If technically feasible, it does make sense to me to add this functionality.
Alternative approach: Add an option to save named searches/search profiles to the find/replace dialog. Would be useful especially for some more involved regex searches.
We discussed the topic in the design meeting. There seems to be some acceptance for the idea to share find and replace terms. But if we implement this it might be a good idea to add an option for the alternative behavior. The second part is not clear. Storing the data with the document is not acceptable while saving on the workstation could be done with the recently used files (so you get the search terms per document) or independently, which allows to have it on new documents. The latter sounds more reasonable. Olivier, do you agree?
Storing on the workstation makes sense to me, yes. I like the idea of being able to selectively choose which replacement patterns should be retained. Storing every one-off replaces may create too much noise. However as a user, you would know when you are using the same s/r for the fifth time, so it would make sense to be able to explicitly mark an s/r pair for storing locally for later reuse. And, yes, regexps are definitely involved in my use-case.
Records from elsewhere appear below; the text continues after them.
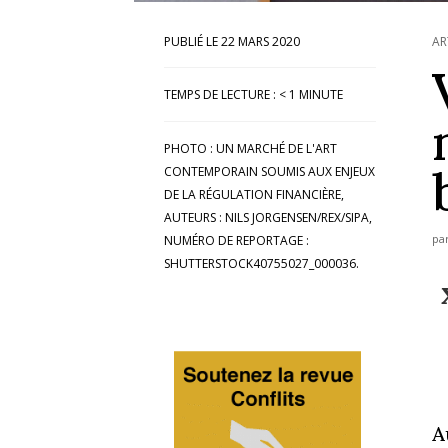
22 MARS 2020
AR
TEMPS DE LECTURE :
< 1
MINUTE
PHOTO : UN MARCHÉ DE L'ART
CONTEMPORAIN SOUMIS AUX ENJEUX
DE LA RÉGULATION FINANCIÈRE,
AUTEURS : NILS JORGENSEN/REX/SIPA,
pa
NUMÉRO DE REPORTAGE :
SHUTTERSTOCK40755027_000036.
A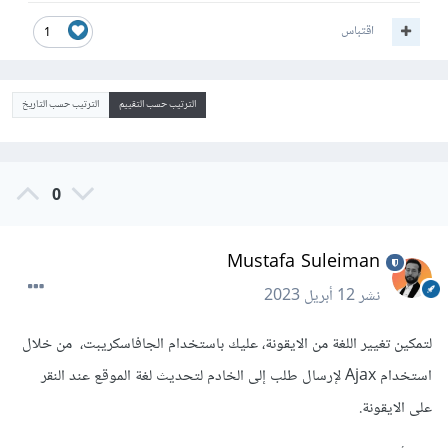
اقتباس
1
الترتيب حسب التقييم
الترتيب حسب التاريخ
0
Mustafa Suleiman
نشر
12 أبريل 2023
لتمكين تغيير اللغة من الايقونة، عليك باستخدام الجافاسكريبت، من خلال
استخدام Ajax لإرسال طلب إلى الخادم لتحديث لغة الموقع عند النقر
على الايقونة.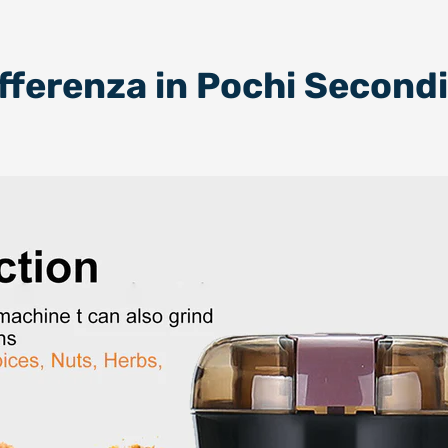
ifferenza in Pochi Secondi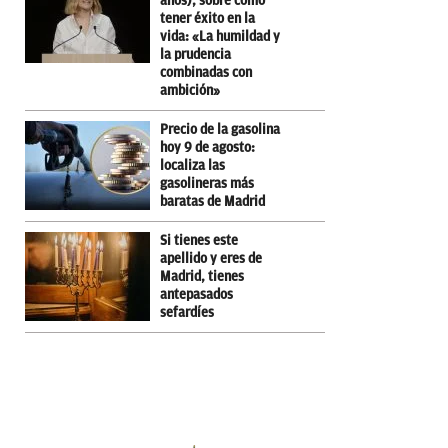
años), sobre cómo
tener éxito en la
vida: «La humildad y
la prudencia
combinadas con
ambición»
Precio de la gasolina
hoy 9 de agosto:
localiza las
gasolineras más
baratas de Madrid
Si tienes este
apellido y eres de
Madrid, tienes
antepasados
sefardíes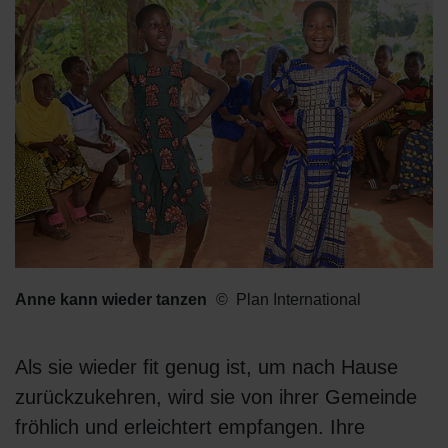
Anne kann wieder tanzen
Plan International
Als sie wieder fit genug ist, um nach Hause
zurückzukehren, wird sie von ihrer Gemeinde
fröhlich und erleichtert empfangen. Ihre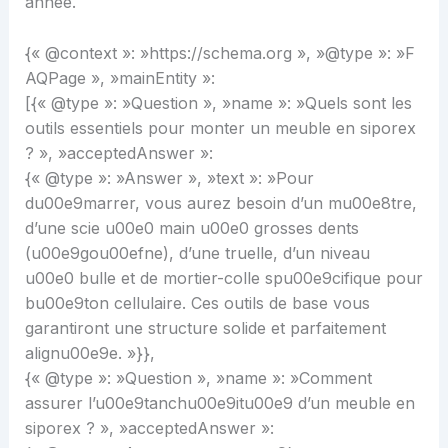
année.
{« @context »: »https://schema.org », »@type »: »F
AQPage », »mainEntity »:
[{« @type »: »Question », »name »: »Quels sont les
outils essentiels pour monter un meuble en siporex
? », »acceptedAnswer »:
{« @type »: »Answer », »text »: »Pour
du00e9marrer, vous aurez besoin d’un mu00e8tre,
d’une scie u00e0 main u00e0 grosses dents
(u00e9gou00efne), d’une truelle, d’un niveau
u00e0 bulle et de mortier-colle spu00e9cifique pour
bu00e9ton cellulaire. Ces outils de base vous
garantiront une structure solide et parfaitement
alignu00e9e. »}},
{« @type »: »Question », »name »: »Comment
assurer l’u00e9tanchu00e9itu00e9 d’un meuble en
siporex ? », »acceptedAnswer »:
Thinking about this some more, I am against implementing this. The benefit is outweighed by the potential for inadvertantly disclosing information one does not wish to have disclosed. Example: Guest account on a desktop computer somewhere. Person 1 opens a document which is password-protected and searches for some sensitive information. They then close the document and leave. Then, Person 2 logs in and starts LibreOffice. They can now see strings or pairs-of-strings from within a confidential document, with zero effort. The pairs-of-strings also allow them some insight regarding what actions Person 1 was taking. Also, thinking about the applications I use which have Find/F&R functionality - I believe essentially all of them retaining Find strings and Fine/Replace between app sessions: Text Editors, IDEs, PDF readers and so on. But - what about as an opt-in feature? In that case, the level of danger is somewhat lower, although not all the way down, since the person typing in the search string might not be aware of the opt-in. So in this case I don't have a strong opinion either way.